**Stored dataset items**:
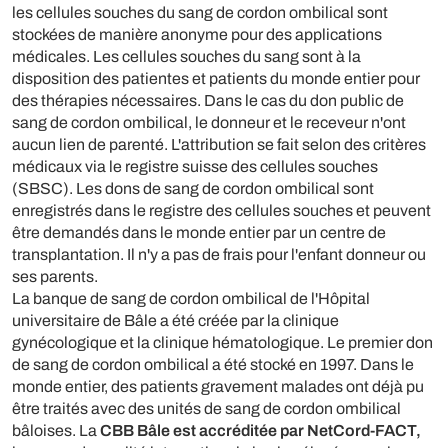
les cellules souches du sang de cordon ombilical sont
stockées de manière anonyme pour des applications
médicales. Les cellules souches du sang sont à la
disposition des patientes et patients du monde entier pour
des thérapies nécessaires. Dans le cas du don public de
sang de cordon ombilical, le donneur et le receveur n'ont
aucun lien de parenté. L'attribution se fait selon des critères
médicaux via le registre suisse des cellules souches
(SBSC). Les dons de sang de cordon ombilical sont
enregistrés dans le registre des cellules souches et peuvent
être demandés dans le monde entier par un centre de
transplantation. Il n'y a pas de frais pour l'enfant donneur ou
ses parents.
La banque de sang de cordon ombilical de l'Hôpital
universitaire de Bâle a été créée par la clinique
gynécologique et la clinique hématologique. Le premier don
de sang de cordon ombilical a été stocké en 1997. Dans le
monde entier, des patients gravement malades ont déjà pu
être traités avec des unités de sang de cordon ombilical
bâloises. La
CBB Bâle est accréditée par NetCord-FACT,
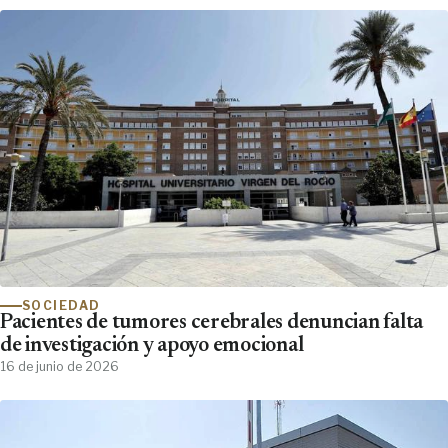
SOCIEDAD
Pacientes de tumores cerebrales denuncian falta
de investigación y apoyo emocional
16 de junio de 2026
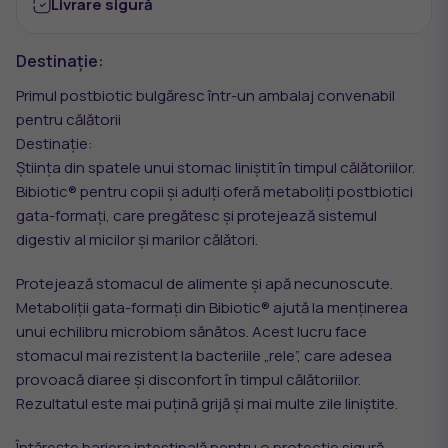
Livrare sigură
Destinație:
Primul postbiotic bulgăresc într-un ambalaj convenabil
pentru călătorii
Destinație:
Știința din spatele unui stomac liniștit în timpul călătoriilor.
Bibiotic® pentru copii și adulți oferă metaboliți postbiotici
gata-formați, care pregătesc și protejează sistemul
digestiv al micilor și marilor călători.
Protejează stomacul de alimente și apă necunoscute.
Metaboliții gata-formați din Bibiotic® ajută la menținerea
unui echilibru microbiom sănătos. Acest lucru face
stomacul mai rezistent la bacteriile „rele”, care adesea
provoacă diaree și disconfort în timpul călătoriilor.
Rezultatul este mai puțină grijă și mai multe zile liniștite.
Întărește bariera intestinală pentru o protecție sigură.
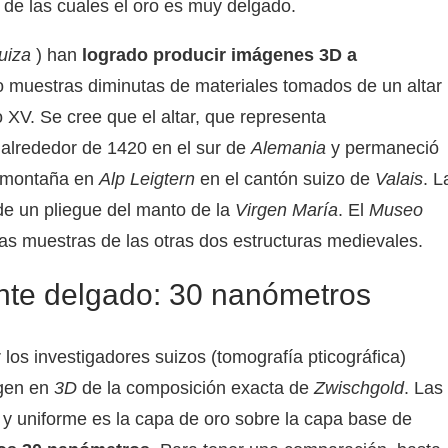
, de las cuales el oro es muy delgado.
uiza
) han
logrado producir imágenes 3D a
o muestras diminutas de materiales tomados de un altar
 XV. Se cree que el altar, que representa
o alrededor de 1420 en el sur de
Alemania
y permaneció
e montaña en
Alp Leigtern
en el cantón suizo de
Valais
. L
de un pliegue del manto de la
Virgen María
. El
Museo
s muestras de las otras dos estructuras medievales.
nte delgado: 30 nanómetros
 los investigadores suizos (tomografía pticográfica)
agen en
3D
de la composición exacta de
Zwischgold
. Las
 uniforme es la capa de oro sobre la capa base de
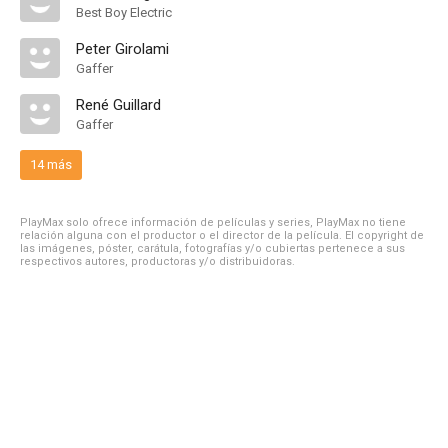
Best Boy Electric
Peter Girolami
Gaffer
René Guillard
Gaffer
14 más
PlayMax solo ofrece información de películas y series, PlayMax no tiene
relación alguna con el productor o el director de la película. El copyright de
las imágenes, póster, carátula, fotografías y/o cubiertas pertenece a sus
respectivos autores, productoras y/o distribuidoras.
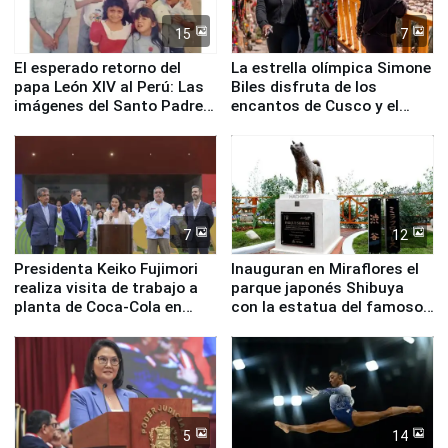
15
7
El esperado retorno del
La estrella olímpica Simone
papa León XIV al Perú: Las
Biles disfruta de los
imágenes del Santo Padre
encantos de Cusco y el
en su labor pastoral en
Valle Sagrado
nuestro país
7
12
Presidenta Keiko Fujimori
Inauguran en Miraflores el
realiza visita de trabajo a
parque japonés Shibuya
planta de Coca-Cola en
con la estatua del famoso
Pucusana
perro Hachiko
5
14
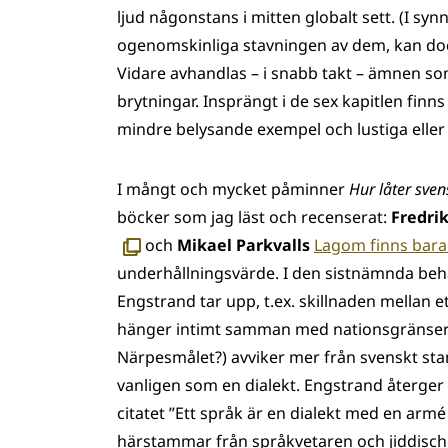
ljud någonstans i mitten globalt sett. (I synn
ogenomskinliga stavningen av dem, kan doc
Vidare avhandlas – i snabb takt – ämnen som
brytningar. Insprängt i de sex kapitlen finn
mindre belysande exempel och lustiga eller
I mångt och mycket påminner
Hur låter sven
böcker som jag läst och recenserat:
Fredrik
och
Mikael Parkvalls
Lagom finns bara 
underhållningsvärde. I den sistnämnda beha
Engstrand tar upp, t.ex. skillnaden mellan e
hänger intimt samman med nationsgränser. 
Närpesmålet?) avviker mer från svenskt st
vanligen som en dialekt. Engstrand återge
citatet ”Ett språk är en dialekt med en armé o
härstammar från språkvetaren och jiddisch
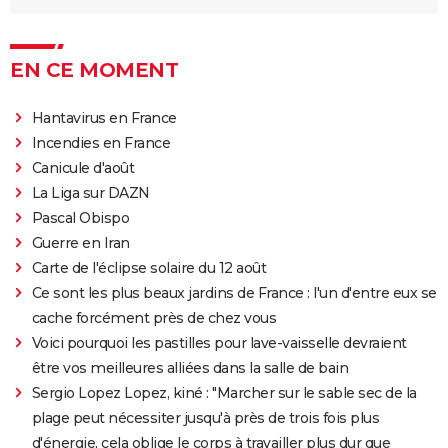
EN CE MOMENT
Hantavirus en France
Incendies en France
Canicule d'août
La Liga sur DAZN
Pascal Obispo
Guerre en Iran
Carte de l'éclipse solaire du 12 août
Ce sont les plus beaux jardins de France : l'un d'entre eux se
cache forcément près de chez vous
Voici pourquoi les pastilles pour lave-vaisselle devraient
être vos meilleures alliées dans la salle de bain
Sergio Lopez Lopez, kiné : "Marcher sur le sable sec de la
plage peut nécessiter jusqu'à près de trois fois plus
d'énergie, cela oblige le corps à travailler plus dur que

==

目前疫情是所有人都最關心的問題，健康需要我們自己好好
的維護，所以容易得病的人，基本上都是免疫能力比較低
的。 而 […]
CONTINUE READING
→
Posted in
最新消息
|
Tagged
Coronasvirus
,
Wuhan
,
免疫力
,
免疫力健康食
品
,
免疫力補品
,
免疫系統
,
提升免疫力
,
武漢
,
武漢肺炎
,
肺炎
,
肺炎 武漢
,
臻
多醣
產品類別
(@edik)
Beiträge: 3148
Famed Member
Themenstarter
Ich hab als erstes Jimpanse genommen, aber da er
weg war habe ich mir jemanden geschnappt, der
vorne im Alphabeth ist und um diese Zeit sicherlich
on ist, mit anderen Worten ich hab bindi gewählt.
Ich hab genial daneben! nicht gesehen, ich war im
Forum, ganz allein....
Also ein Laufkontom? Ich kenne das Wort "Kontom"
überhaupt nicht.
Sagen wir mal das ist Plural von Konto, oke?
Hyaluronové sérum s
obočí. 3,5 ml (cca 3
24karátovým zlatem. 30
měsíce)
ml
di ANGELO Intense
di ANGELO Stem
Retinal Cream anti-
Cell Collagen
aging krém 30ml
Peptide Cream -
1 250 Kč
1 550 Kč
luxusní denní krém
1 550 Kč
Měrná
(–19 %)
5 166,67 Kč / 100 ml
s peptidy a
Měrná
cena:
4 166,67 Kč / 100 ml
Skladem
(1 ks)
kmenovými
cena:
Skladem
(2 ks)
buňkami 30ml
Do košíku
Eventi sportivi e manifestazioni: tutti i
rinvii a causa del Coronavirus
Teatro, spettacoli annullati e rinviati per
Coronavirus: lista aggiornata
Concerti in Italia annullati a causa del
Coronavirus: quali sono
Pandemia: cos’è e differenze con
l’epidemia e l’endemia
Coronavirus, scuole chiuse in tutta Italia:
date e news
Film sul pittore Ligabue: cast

* * *

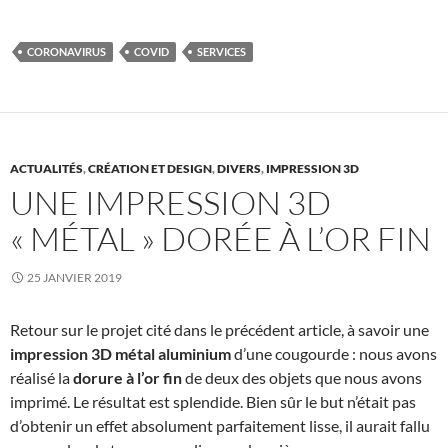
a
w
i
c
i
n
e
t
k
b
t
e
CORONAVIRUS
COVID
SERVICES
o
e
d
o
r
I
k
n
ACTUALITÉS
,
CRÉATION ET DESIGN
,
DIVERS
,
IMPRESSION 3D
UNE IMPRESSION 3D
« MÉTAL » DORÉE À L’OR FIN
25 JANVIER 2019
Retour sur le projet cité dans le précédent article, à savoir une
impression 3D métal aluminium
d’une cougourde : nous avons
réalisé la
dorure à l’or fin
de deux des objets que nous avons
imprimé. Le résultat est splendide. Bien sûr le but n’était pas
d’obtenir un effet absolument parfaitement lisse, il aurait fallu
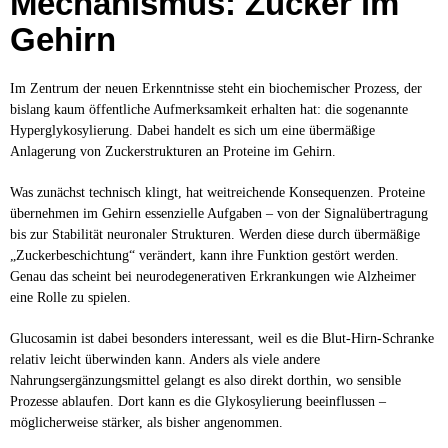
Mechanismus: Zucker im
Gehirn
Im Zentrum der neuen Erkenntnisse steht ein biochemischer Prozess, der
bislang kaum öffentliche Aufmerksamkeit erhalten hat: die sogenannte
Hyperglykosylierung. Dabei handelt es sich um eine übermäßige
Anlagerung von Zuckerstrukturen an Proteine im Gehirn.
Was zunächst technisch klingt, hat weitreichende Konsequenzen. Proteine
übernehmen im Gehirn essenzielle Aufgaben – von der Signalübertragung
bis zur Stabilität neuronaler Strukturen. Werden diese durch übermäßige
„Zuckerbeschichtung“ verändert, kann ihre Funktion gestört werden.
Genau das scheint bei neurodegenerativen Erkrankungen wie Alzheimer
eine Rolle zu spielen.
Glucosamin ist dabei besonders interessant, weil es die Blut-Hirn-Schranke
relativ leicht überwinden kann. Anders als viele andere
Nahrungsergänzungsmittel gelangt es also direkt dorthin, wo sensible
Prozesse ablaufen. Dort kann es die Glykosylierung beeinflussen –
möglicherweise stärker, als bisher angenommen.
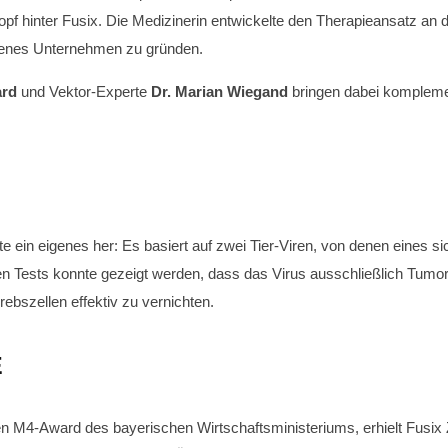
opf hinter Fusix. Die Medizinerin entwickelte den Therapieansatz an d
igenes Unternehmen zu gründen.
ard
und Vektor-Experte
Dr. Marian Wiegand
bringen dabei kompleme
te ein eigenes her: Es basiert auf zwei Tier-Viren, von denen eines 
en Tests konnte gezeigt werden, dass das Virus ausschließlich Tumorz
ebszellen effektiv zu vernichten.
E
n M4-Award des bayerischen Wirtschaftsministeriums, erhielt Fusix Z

**ABOUT THIS EXERCISE**: Pull out the lines above in which the word "plus" appears.

**SOLVED PROBLEM**:
Ce sont les plus beaux jardins de France : l'un d'entre eux se
plage peut nécessiter jusqu'à près de trois fois plus
d'énergie, cela oblige le corps à travailler plus dur que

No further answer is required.